Here are few of my concerns. First, we don’t know what outcomes matter to our decision makers. We talk about “flattening the curve” but why? To save lives? But, the same number of people die under the falsely apportioned, pointed curve and the flattened curve in the depictions we see. So, if we are following our public health interventions to flatten the curve in order to save lives, did we miss measure a valued outcome? Are we focused on short term outcomes, like flattening, hoping for a vaccine, or for the virus to burn out in warming environs? Hope is a wonderful human characteristic, but it is not public policy. We don’t know if treatments will be forthcoming, or needed.
Do we know the efficacy/effectiveness of social distancing, or does an epidemic wane on its own? We are clearly not applying that idea systematically. Stay at home orders in Illinois are to April 7, while in Kansas City, it is April 24. The communication of the value of interventions is even worse. For example, wear masks, don’t wear masks, don’t gather in groups of 50, no, wait, don’t gather in groups of 10, no, wait, stay at home, no, wait, cluster transmission, isolate family members. This is like saying in a study, we will give some people the full dose and others less. This haphazard application of the social distancing policy will render it ineffective raising questions if the harm to our society is worth it.  And any change, now, with the horse out of the barn, would likely be ineffective. 
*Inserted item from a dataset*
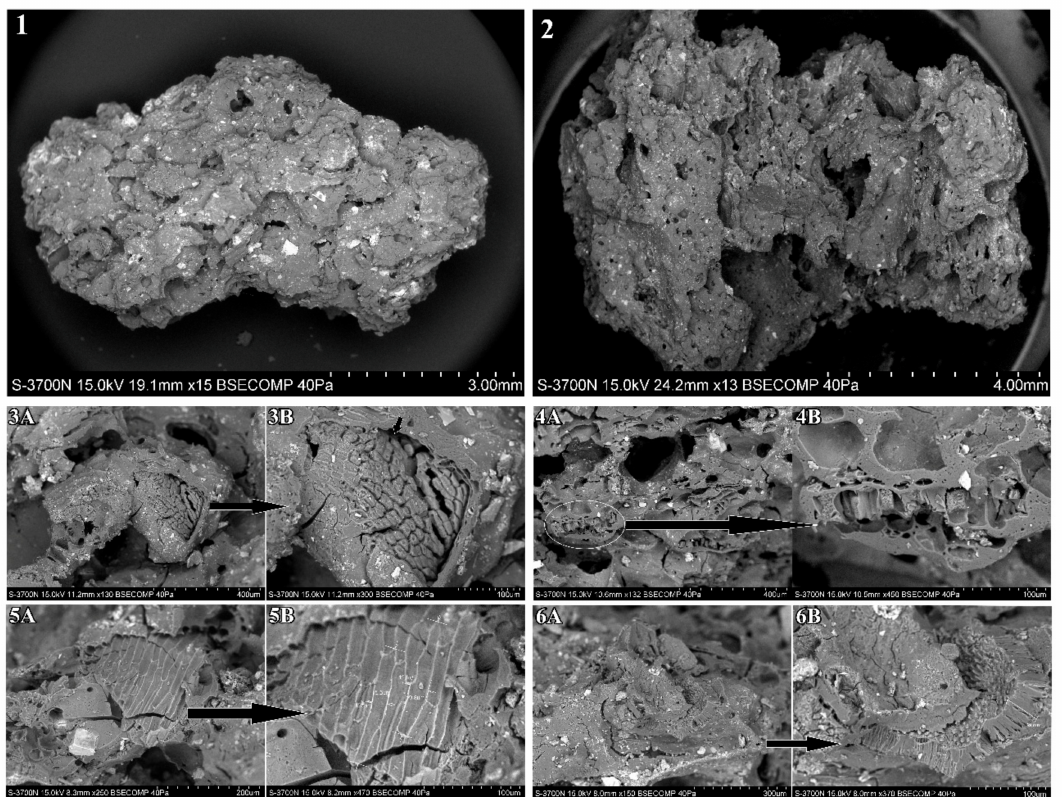
Figure 7. Several SEM micrographs of food fragments from SB: ( 1 ) porridge-like fragment from s.u. 130 made with coarse plant flour; ( 2 ) bread-like fragment from s.u. 125 made with fine plant flour; ( 3A ) SEM micrograph showing fragment of cereal grain embedded in the food matrix; ( 3B ) detail of cereal fragment with visible cross-section of epidermis layers (bran and aleurone layers); ( 4A ) SEM micrograph showing fragments of aleurone layers embedded in the food matrix; ( 4B ) detail of aleurone layer fragment showing the typical rectangular and elongated shape and arrangement of rye/oats aleurone cells; ( 5A ) SEM micrograph showing a fragment of cereal bran embedded in the food matrix; ( 5B ) detail of bran fragment with visible wheat transverse cells, which differ from those of rye and oats in their elongated shape and prolonged, pointy ends; ( 6A ) SEM micrograph showing fragment of legume seed embedded in the food matrix; ( 6B ) detail of legume seed with visible hourglass and palisade layer, which measured approximately 30–50 µ m in thickness. This is consistent with measurements ranging from 20–70 µ m for small pulses such as lentil ( Lens culinaris ) or vetch ( Vicia sativa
We are usually socially distanced at home. Yes, we go to sporting events, group gatherings, but data from school closings as a proxy of group social distancing in the 2009 H!N1 epidemic found that if schools closed during the epidemic, or if they closed greater than 6 weeks after a first event, that transmission did not decline. We closed our institutions in these windows of time raising concern for efficacy, and hence, no benefit and only harm. Do any of the public health interventions proposed for us have any semblance of an accurate estimate of the efficacy of the interventions? I see models being published with worst case estimates for outcomes but best case estimates for the efficacy of the intervention. These biased models are inadequate for making choices.
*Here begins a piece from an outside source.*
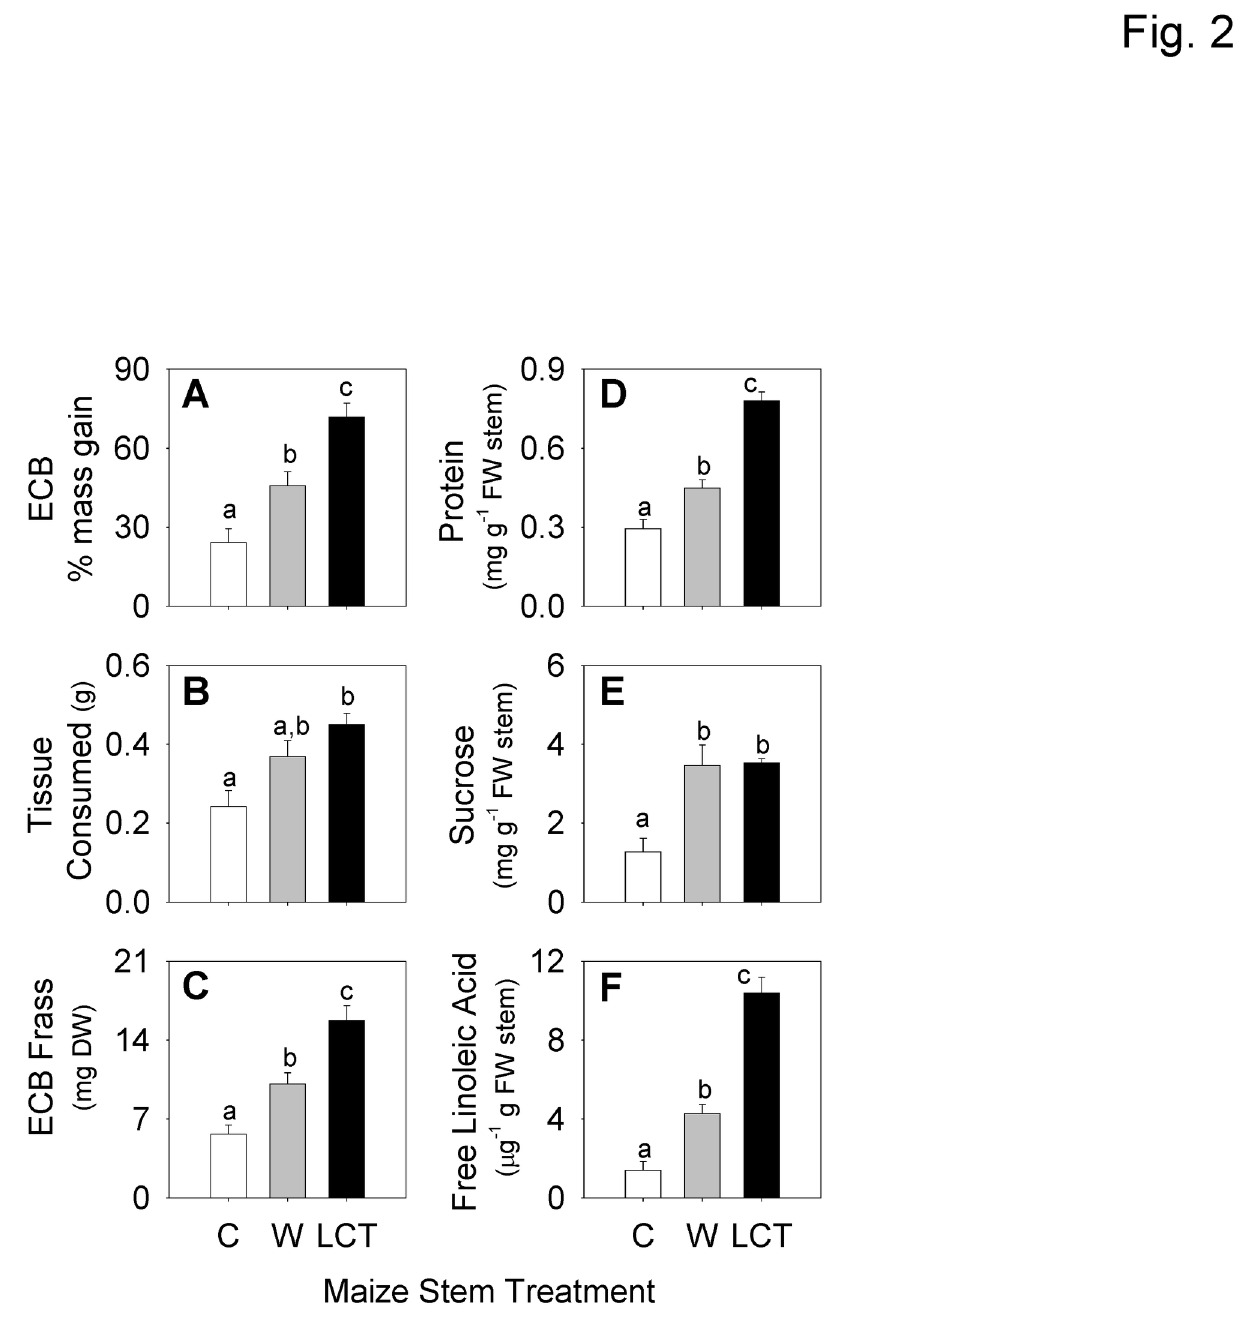
Figure 2. ECB stem herbivory improves host plant quality and subsequent larval growth. A , Average ( n = 11, +SEM) percent mass gain; B , tissue consumed and; C , frass production for ECB larvae fed for 24 h on stems that were previously treated as control (C), wound (W), or ECB larval-conditioned tissue (LCT) for 48 h. Average ( n = 6, +SEM) D , total soluble stem protein; E , sucrose and; F , free linoleic acid in comparable 48 h control, wound, and LCT stem tissues. Different letters (a–c) represent significant differences (all ANOVAs P < 0.01; Tukey test corrections for multiple comparisons, P < 0.05).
We are presently arguing, even, about just one component of rational choice, the severity of the  virus’s outcome. We have not included a discussion of alternative causes of death and “excess mortality” of the virus versus just mortality. Excess mortality (specific to the virus) is hard to measure. Excess mortality in the H1N1 epidemic, for example, was much less than the estimated total mortality. Over 7000 people die in the US daily. Over a two-week period of isolation, then, about 100,000 die. Presently, we estimate 700 (March 25, 2020) COVID-19 deaths during that period of time. This means, we still don’t yet know the consequences of this contagion, yet we are acting as we do. 
When decisions are made out of fear and panic, rational choice is buried in biased rhetoric. If we do not have all of the items of rational choice in check, trouble follows. Even if we finally agree on the outcome and its number, that number, alone, will not be enough for rational choice. 
I hope to see a transparent, unemotional, non-fear based debate soon. We need it so the public can decide if the harm being imposed is worth the benefit. This is an opinion of course, but, in my view, the public, once informed, usually outperforms their leaders sooner or later. 
Perhaps, as we do a postmortem on this epidemic and our response, we may learn a better way of communicating and measuring risk, and a better model of transparent, trade-off based rational decision making. In my view, the public deserves better than what we are getting.